▼235▲ 狂犬を狩る手順
「あんたはヒーローと結ばれるヒロインじゃなくて、せいぜい悪役令嬢を断罪する役人Aがいい所だ」
幼少の頃の甘酸っぱい思い出を無遠慮に暴かれた挙句、役人A呼ばわりされても無表情のまま平然としている鋼鉄メンタルのジュディに対し、エイジン先生はさらに容赦ない揺さぶりを加えて行く。
「結局想いを伝えられなかったまま、長年に亘る『ジェームズお兄ちゃん』への一途な恋に破れたあんたは、その行き場のない負のエネルギー全てをグレタ嬢への制裁に振り向ける事にした。『私が「ジェームズお兄ちゃん」と結婚出来なかったのは、全部「狂犬グレタ」が悪い!』、という訳だ。
「今までは『ジェームズお兄ちゃんの迷惑になるから』と思い留まっていた制裁だが、ジェームズ君がグレタ嬢との婚約を破棄して赤の他人となった今、あんたが躊躇する理由はもう何もない。これで心おきなく、グレタを刑務所にブチ込む事が出来る。
「そして、魔法捜査局特別捜査官の権限をフルに使ってグレタの身辺を探った所、『異世界から強引に召喚した男』の存在を知り、こいつを利用しようと思いついた。つまり、俺の事なんだが。
「まずは普通に、グレタが異世界人を虐待している可能性を調べる事にした。あの『狂犬』の事だから、召喚した男を監禁して暴力を振るっていてもおかしくはない。むしろそれが自然だ。被害者から証言を取れれば、罪をでっち上げるまでもなくグレタを正当な理由で逮捕出来る。
「俺達がおととい美術館に出掛ける事を知ったのは、チケットの予約状況を調べたか、小屋に盗聴器を仕掛けていたか、ガル家の内部にスパイを潜り込ませていたか、屋敷を出た俺達を部下に尾行させていたか、そういう特別な魔法を使ったのか、まあそんな所だろう。全部やってたら怖いが。
「ともかく、さっきも言った通り、あんたは美術館で何らかの精神操作系魔法を使って俺を一人にした上で接触し、通報用カードを渡した。犯罪が行われていれば、遅かれ早かれ俺が密告して来るだろうと思ってな。
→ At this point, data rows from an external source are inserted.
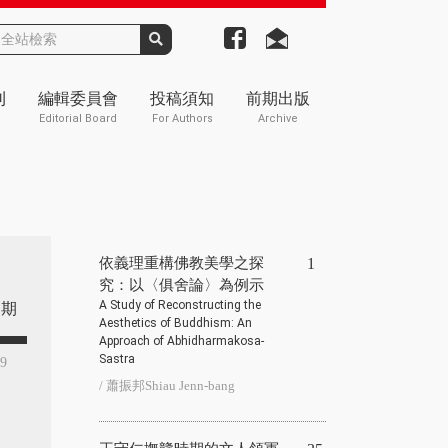
刊
編輯委員會
投稿須知
前期出版
Editorial Board
For Authors
Archive
依義理重構佛教美學之探
1
究：以〈俱舍論〉為例示
A Study of Reconstructing the
期
Aesthetics of Buddhism: An
Approach of Abhidharmakosa-
Sastra
19
/ 蕭振邦Shiau Jenn-bang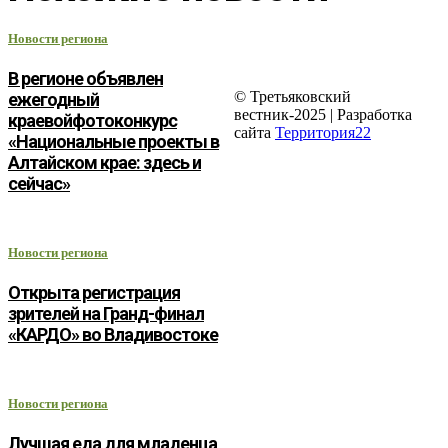
Новости региона
В регионе объявлен
© Третьяковский
ежегодный
вестник-2025 | Разработка
краевойфотоконкурс
сайта
Территория22
«Национальные проекты в
Алтайском крае: здесь и
сейчас»
Новости региона
Открыта регистрация
зрителей на Гранд-финал
«КАРДО» во Владивостоке
Новости региона
Лучшая еда для младенца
「ところが、その密告が来る前にカードが魔法で調べられ、あんたはその気配を察知する。さてはグレタめ気付いたか、とあんたは計画を変更して、俺とアラン君を任意同行という形で急遽城へ連行し、事情聴取を行う事にした。本来なら被害者からの密告を受けて動く方が好ましかったが、この際なりふり構っていられない。
「何としてもあんたはグレタの罪をでっちあげるつもりだった。俺を言いくるめてそれっぽい証言を取れれば、あんたの手腕で後はどうとでもなる。世間におけるグレタ嬢の心証は最悪だし」
そこでエイジン先生は長演説を一旦打ち切り、無表情なままのジュディを真っ向から見据え、
「だが残念だったな、ジュディ様。俺はあんたの個人的な復讐に加担してやる程、人が好くないもんでね」
少しおどけた口調になり、
「それに『復讐はバカの自己満足に過ぎない』って事位、賢いあんたなら分かるだろ?」
以前、グレタにしたのと同じ様な説教で締めくくった。